Westminster is the UK's Sovereign Parliament

February 26, 2019


In the UK the people (IE the electorate) are sovereign. They authorise their representatives (MP’s) to carry out a programme of policies that they approve of (laid out in the MP’s manifesto) by voting for them in an election. Under constitutional law, the Commons holds ultimate sovereignty (on behalf of and authorised by the electorate) and in a unitary state like the UK therefore, the HoC, and not the devolved legislatures, is the supreme sovereign body in the UK. Holyrood, the Welsh Assembly and Stormont (or the London Assembly for that matter) are NOT sovereign parliaments and the UK is a single (or unitary) country, not a ‘union of (sovereign) nations’. It is also important to note that, in a unitary state, as sovereignty ultimately lies with the central political power, such a state is a single country with constituent parts that pool their resources for  the common good and not a ‘union of sovereign nations’, because, as previously stated, sovereignty lies solely with the central political authority (the Commons in our case) and remains there, even after powers have been devolved to parts of that country.

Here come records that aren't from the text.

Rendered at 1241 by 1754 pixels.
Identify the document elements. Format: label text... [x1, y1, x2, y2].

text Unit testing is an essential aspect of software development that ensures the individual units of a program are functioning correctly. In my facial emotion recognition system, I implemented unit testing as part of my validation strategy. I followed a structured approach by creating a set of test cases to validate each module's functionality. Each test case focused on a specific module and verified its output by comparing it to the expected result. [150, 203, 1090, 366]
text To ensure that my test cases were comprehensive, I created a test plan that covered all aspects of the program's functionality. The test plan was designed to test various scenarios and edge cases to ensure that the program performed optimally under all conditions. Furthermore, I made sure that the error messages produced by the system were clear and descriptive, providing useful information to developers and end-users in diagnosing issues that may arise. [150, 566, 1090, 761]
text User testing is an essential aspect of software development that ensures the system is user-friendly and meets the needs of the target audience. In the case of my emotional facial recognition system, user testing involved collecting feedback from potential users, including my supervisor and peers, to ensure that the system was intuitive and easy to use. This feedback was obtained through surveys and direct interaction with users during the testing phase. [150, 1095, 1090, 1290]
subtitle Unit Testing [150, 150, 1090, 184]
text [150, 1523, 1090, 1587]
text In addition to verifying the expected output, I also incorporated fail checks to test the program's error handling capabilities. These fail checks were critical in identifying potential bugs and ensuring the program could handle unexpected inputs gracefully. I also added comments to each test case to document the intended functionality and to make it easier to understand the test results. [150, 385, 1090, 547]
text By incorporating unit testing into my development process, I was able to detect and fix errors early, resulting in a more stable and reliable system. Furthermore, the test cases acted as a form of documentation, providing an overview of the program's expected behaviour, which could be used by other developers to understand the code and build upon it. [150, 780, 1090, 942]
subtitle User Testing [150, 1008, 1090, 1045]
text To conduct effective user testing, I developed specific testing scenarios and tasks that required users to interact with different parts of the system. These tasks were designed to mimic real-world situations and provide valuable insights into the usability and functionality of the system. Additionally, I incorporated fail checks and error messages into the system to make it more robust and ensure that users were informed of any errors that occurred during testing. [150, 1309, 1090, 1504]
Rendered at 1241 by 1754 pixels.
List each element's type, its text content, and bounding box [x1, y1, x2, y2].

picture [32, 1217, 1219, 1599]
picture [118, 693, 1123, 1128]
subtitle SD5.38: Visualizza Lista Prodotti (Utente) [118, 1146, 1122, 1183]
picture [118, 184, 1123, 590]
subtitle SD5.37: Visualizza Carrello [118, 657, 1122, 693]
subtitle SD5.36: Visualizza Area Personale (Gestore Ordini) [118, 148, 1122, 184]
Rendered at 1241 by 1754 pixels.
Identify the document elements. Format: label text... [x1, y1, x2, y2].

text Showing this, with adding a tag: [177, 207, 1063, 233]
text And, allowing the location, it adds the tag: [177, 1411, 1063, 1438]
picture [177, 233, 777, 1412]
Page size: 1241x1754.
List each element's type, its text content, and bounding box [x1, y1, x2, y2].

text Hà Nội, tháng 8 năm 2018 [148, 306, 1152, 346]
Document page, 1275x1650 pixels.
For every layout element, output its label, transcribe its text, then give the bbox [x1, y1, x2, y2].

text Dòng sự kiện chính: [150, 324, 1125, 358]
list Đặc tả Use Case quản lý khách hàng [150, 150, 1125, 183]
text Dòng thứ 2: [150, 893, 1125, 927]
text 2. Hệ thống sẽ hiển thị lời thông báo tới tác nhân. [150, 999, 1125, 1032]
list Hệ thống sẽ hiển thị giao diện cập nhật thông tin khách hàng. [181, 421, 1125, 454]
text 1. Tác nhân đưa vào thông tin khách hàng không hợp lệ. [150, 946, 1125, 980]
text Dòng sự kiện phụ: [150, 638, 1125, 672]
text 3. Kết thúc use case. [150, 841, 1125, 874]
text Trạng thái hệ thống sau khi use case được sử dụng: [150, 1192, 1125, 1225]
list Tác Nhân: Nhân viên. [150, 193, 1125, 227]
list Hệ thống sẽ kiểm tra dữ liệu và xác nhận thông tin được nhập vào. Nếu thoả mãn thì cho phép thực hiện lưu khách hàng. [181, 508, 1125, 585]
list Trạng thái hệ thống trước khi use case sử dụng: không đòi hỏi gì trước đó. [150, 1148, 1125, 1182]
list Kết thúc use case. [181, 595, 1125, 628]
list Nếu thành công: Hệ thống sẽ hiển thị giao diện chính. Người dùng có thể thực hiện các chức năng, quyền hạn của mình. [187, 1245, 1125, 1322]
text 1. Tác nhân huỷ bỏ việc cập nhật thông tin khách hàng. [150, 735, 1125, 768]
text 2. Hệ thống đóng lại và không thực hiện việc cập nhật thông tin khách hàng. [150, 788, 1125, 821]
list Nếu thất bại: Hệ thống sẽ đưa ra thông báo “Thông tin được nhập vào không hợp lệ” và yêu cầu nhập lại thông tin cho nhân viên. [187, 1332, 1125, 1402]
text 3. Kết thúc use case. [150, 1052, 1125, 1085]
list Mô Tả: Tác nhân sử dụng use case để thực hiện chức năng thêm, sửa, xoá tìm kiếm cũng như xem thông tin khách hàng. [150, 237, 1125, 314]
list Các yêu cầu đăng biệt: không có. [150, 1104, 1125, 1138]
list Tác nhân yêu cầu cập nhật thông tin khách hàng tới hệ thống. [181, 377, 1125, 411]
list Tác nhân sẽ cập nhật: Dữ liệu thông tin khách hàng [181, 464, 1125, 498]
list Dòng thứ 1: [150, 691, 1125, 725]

In a unitary state, like the UK (IE a country in which there is a single political authority) ultimate sovereignty lies with the central power, in our case the House of Commons. That central authority can devolve any amount of power it chooses to any number of regions of itself, but ultimate sovereignty remains entirely with the central power, which can revoke, in part or full, those powers simply by repealing the Acts of Parliament that set up the devolved powers in the first place. There is absolutely no need under the UK Constitution for the House of Commons to seek or secure any kind of confirmatory vote from the electorate of the devolved region or from the devolved legislature before doing this (though in practice, this would be seen as undemocratic and heavy handed and a confirmatory vote would be sought by the HoC before doing such a thing.) The act of devolving powers to a region of itself in no way confers or transfers sovereignty to that devolved region (as is the case under federalism.)


The principle of the ultimate sovereignty of the House of Commons is confirmed even by the website of the Scottish Parliament, which states:


‘Under this system of devolution Scotland is still part of the United Kingdom and the UK Parliament in Westminster is sovereign (has ultimate power).’




We all live in a country called the United Kingdom of Great Britain and Northern Ireland.